Project Janus Part II: Mechanistic Validation of Orthogonal Regularization in Nano-Scale Language Models via Sparse Autoencoder Analysis
Abstract from the corresponding paper:
Prevailing scaling laws assume that parameter efficiency is an immutable architectural property, implying that small language models must accept a baseline level of representational redundancy. We challenge this assumption by addressing "Rank Collapse," a phenomenon where attention heads converge on overlapping features, severely constraining the expressive capacity of nano-scale models. While prior work established that Vector Space Homeostasis (VSM) improves logical coherence by 9.2% in 40M parameter models, the underlying mechanism remained opaque.

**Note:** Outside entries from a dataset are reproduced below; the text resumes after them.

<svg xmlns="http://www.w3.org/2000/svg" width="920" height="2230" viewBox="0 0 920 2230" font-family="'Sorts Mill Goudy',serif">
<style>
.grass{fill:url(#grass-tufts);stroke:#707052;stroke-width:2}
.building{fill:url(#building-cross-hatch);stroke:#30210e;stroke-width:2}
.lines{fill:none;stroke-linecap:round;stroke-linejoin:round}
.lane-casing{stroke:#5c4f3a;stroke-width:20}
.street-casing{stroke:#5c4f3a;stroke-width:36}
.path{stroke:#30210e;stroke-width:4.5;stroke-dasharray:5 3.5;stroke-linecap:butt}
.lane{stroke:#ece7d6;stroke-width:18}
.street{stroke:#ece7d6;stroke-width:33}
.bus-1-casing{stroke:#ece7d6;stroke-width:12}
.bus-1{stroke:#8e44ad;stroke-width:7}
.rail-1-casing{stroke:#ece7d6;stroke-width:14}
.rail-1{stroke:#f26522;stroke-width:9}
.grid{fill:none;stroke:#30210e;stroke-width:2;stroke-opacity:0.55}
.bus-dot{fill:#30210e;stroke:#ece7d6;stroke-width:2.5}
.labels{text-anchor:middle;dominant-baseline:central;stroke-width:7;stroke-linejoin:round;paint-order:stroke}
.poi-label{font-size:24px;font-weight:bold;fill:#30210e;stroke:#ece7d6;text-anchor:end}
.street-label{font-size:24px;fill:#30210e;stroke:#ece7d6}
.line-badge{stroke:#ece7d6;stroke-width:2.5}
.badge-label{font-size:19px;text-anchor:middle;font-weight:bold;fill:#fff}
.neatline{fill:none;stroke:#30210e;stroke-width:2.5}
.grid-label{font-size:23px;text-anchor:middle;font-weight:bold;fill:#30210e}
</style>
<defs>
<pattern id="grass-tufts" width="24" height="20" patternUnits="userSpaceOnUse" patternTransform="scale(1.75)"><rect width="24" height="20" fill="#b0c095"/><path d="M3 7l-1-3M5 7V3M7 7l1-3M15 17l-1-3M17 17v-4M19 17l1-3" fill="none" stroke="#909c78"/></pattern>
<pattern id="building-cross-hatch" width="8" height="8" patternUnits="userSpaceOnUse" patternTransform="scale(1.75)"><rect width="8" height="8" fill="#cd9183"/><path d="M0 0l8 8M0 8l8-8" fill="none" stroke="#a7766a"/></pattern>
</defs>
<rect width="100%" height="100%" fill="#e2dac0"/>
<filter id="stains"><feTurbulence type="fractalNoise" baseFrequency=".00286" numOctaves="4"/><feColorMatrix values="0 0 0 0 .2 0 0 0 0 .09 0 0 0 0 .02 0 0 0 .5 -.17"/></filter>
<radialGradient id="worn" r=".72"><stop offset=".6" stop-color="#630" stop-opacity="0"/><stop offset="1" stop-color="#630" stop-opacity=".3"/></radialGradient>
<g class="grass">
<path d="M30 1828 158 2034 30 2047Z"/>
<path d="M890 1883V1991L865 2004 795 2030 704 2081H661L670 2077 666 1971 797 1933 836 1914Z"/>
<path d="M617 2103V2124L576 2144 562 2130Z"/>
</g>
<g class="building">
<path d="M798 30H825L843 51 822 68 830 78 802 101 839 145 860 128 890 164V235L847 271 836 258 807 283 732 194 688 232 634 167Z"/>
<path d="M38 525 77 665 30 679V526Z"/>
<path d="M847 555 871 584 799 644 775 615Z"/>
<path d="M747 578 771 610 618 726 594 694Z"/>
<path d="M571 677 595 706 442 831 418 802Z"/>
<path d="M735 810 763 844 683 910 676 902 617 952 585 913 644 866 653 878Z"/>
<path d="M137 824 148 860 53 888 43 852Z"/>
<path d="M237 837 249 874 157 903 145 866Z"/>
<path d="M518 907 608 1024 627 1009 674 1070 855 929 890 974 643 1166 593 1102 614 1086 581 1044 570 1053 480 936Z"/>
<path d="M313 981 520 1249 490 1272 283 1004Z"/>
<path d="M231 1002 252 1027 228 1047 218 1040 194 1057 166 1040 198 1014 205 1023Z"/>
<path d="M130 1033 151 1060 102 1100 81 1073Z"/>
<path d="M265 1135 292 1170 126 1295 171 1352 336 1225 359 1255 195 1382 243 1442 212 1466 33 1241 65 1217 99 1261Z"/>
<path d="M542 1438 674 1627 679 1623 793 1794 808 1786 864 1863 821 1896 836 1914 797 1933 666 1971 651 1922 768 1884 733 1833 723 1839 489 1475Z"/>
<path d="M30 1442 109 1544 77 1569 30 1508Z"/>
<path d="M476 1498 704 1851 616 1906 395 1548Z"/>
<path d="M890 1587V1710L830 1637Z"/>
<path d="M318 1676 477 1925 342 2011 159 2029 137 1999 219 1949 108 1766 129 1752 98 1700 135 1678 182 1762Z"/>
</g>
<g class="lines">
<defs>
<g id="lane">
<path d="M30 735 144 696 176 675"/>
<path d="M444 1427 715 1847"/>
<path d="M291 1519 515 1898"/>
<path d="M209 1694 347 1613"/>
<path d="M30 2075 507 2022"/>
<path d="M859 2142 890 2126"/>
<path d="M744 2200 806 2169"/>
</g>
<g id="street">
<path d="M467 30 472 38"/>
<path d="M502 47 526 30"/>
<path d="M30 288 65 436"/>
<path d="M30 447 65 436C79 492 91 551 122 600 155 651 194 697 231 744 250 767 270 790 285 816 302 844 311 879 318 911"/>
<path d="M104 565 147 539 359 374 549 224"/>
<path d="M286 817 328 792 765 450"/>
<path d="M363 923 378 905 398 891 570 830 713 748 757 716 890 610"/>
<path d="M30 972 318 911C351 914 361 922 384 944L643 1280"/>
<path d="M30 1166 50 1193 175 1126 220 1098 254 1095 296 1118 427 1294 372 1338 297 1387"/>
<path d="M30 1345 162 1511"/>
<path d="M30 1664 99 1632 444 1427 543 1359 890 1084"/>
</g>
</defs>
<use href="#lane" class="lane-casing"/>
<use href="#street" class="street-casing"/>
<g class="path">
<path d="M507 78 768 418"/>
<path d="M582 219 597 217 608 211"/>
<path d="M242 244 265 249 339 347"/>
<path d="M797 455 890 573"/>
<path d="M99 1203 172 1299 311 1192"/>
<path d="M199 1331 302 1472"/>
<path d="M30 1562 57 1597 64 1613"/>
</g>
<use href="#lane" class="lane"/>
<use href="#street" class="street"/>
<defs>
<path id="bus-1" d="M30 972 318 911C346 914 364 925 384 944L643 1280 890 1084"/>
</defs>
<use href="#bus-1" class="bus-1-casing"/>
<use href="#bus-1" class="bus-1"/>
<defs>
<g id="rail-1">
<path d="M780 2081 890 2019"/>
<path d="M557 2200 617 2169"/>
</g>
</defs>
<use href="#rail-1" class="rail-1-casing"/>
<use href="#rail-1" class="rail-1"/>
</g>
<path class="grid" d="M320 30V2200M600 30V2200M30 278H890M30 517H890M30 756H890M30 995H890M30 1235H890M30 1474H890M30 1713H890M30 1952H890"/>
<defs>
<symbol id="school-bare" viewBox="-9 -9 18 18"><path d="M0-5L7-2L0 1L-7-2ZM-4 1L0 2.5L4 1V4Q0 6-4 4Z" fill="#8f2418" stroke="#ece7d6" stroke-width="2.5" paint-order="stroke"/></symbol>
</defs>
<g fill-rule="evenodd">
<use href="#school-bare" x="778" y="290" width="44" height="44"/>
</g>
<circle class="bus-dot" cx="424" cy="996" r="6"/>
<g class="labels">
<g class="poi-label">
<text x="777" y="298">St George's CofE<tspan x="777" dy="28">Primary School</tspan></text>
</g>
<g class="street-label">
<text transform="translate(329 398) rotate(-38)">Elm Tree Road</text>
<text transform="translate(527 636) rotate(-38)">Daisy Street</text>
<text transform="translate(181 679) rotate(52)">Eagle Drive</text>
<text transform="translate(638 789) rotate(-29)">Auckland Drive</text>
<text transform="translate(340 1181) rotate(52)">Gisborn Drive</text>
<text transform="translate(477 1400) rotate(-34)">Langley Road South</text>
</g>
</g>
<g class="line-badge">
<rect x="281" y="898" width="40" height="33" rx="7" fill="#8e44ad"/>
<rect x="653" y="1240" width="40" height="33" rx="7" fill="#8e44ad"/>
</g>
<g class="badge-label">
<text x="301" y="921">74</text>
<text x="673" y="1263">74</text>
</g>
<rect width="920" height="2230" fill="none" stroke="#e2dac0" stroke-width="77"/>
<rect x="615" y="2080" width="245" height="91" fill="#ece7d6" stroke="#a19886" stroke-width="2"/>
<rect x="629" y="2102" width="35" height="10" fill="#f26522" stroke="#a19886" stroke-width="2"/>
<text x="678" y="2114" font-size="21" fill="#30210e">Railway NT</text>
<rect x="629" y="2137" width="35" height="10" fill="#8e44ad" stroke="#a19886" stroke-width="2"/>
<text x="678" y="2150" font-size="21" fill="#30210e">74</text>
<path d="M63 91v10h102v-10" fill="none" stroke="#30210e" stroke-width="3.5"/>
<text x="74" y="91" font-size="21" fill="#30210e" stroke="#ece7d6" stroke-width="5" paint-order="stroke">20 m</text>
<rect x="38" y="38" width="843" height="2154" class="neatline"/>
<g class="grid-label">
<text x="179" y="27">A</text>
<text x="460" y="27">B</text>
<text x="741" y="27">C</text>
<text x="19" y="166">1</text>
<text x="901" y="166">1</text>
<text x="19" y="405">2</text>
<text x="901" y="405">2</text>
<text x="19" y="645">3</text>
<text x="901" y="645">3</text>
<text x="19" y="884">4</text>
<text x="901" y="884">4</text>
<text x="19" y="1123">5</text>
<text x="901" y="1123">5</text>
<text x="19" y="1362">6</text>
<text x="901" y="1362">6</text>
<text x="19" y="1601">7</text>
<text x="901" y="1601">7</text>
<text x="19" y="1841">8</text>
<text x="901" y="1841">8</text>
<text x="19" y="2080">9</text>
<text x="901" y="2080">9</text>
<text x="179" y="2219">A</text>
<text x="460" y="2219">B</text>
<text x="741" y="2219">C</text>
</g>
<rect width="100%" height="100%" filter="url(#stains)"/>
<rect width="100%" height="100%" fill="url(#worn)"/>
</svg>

This paper provides the first mechanistic validation of orthogonal regularization, utilizing Sparse Autoencoders (SAEs), topology analysis, and causal ablation to decompose the model's internal dynamics. We report three fundamental structural shifts induced by VSM: (1) a 60.3% reduction in inter-head correlation (Subspace Disentanglement), (2) a novel "sparsity crossover" phenomenon where early layers optimize for selectivity while deep layers maximize density, and (3) a 2.54x increase in the functional specialization of load-bearing heads. These findings not only validate the "Super-Chinchilla" hypothesis—that effective rank is a proxy for parameter count—but also establish a paradigm of prescriptive interpretability, where desirable internal structure is enforced by design rather than discovered post-hoc.